ARLINGTON HEIGHTS, Ill. (August 1, 2014) Women over the age of 65 face numerous barriers to good health: an increased risk for obesity, greater struggles against poverty and higher rates of asthma with worse health outcomes. An article published in the August issue of Annals of Allergy, Asthma and Immunology, the scientific publication of the American College of Allergy, Asthma and Immunology (ACAAI), outlines the challenges faced by older women in treating asthma, and offers practical solutions to improve their care.
"Allergists want older women to understand that getting their asthma under control can help them control a range of other adverse health conditions," said allergist Alan Baptist, MD, MPH, lead study author and ACAAI member. "Recent studies have shown that older women with multiple health problems admit that asthma takes a backseat to other conditions. We want them, with the help of their allergists, to view controlling their asthma as a priority."

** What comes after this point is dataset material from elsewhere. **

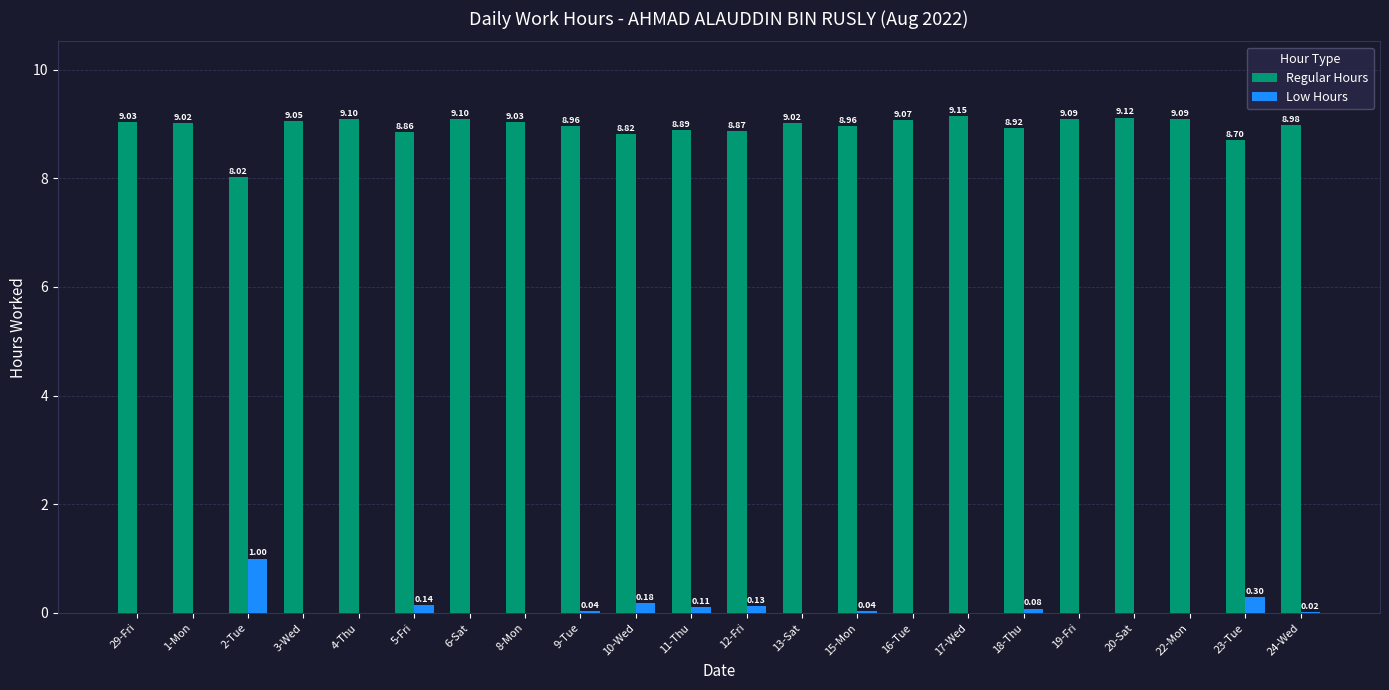

What is the sum of the Regular Hours values at 15-Mon and 17-Wed?

18.1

The article points out that the asthma rate is no greater in older women than in other segments of the population, but that the amount of illness and death is much higher. The asthma death rate among women older than 65 is nearly four times higher than in other groups.

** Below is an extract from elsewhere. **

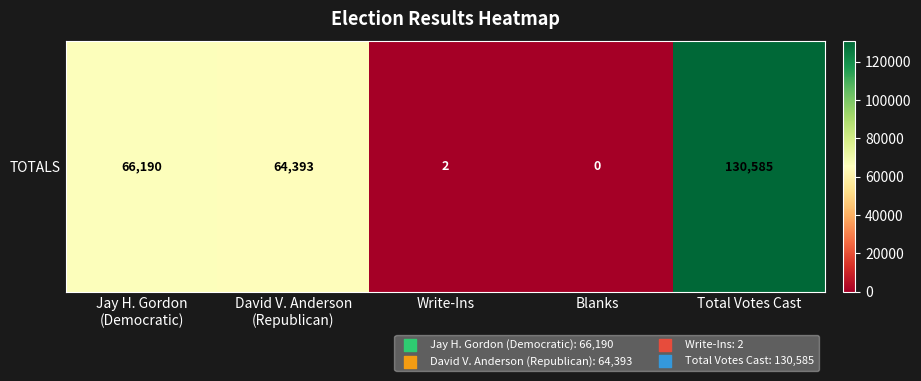

Count the number of data series in this chart.

1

"There is no doubt that women over 65 suffer from asthma much more than men over 65" said allergist James Sublett, MD, ACAAI president-elect. "We hope that women with asthma will be encouraged by their primary care doctor to work with an allergist. Allergists are experts at creating personalized action plans to help patients identify triggers, and offer solutions for coping with asthma."
Some factors affecting the health of older women with asthma include:
Menopause and Hormone Replacement Therapy (HRT) - The risk for women of developing asthma is not affected by menopause, but, in women with preexisting asthma, menopause tends to increase the number of their attacks.